■ **Problem description**:
Transcribe the entries that come next exactly, but not the pictures they contain.
+ + +
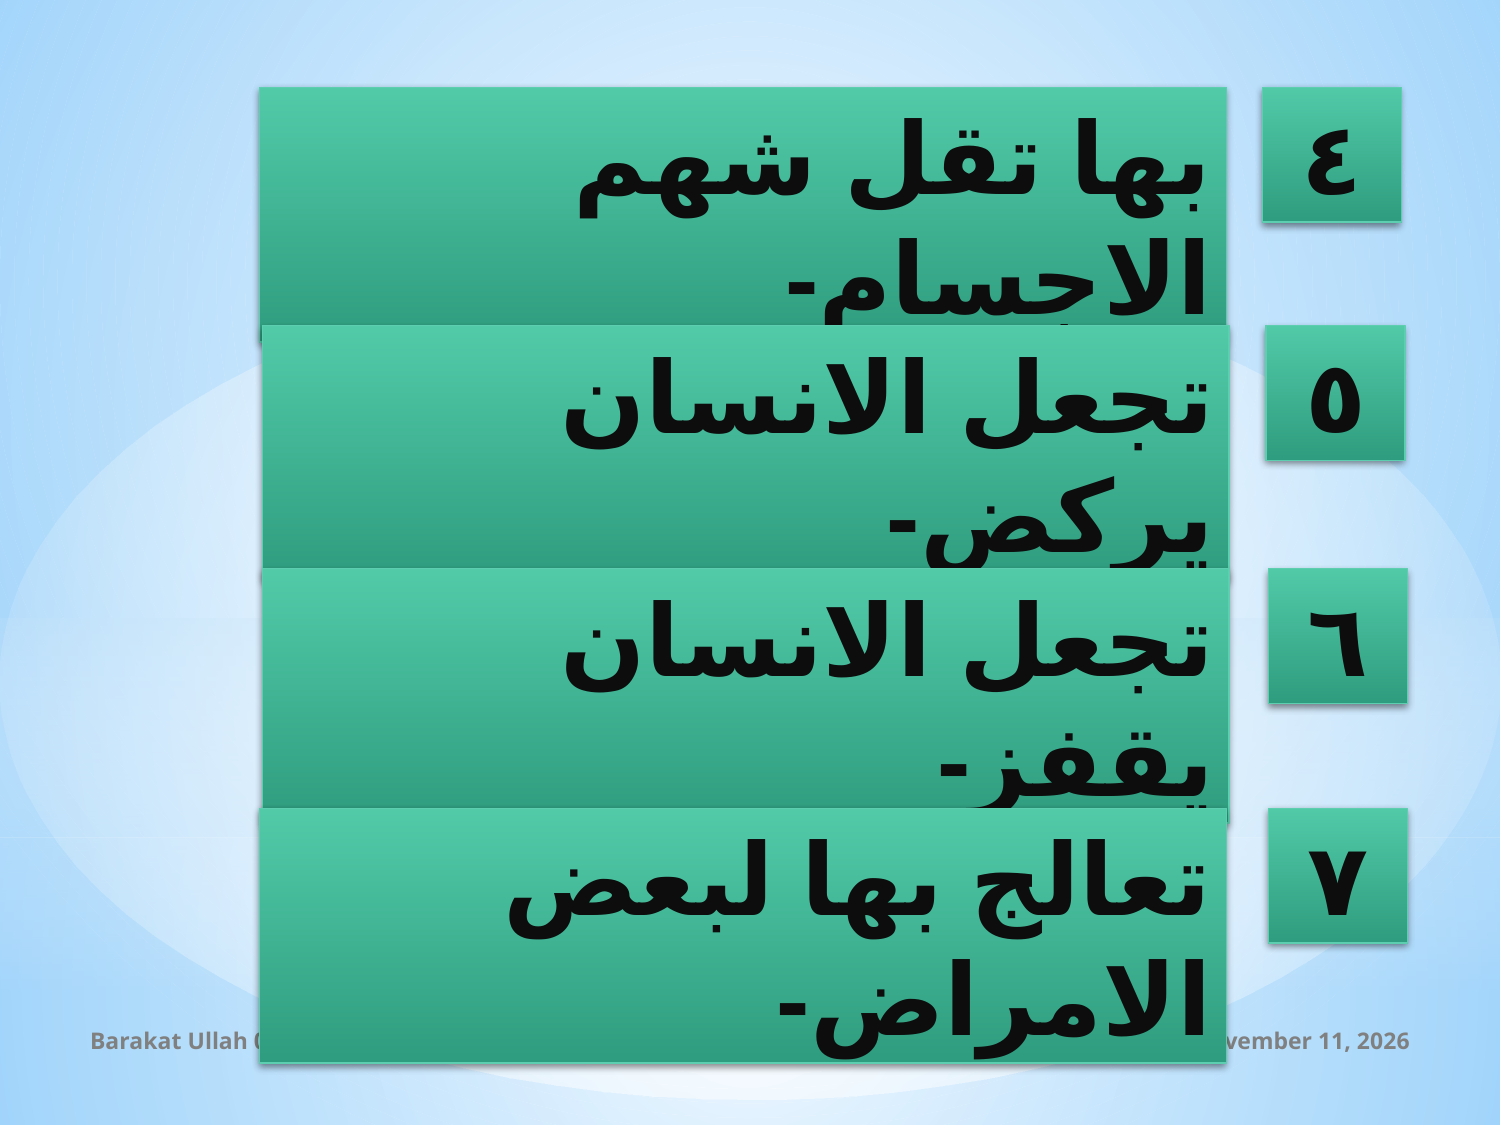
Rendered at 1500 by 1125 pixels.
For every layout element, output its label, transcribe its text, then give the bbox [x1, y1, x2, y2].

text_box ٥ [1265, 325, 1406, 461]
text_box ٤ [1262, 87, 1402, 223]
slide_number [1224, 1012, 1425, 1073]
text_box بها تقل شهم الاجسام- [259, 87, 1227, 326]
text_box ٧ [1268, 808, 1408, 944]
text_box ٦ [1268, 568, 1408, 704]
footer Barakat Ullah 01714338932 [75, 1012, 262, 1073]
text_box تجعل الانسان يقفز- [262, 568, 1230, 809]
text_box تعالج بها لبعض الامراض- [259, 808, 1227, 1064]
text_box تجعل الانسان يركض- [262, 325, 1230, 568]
+ + +
■ **Response to this task**:
Rendered at 1500 by 1125 pixels.
For every layout element, output its label, transcribe its text, then give the bbox [x1, y1, x2, y2].

text_box ٥ [1265, 325, 1406, 461]
text_box ٤ [1262, 87, 1402, 223]
slide_number [1224, 1012, 1425, 1073]
text_box بها تقل شهم الاجسام- [259, 87, 1227, 326]
text_box ٧ [1268, 808, 1408, 944]
text_box ٦ [1268, 568, 1408, 704]
footer Barakat Ullah 01714338932 [75, 1012, 262, 1073]
text_box تجعل الانسان يقفز- [262, 568, 1230, 809]
text_box تعالج بها لبعض الامراض- [259, 808, 1227, 1064]
text_box تجعل الانسان يركض- [262, 325, 1230, 568]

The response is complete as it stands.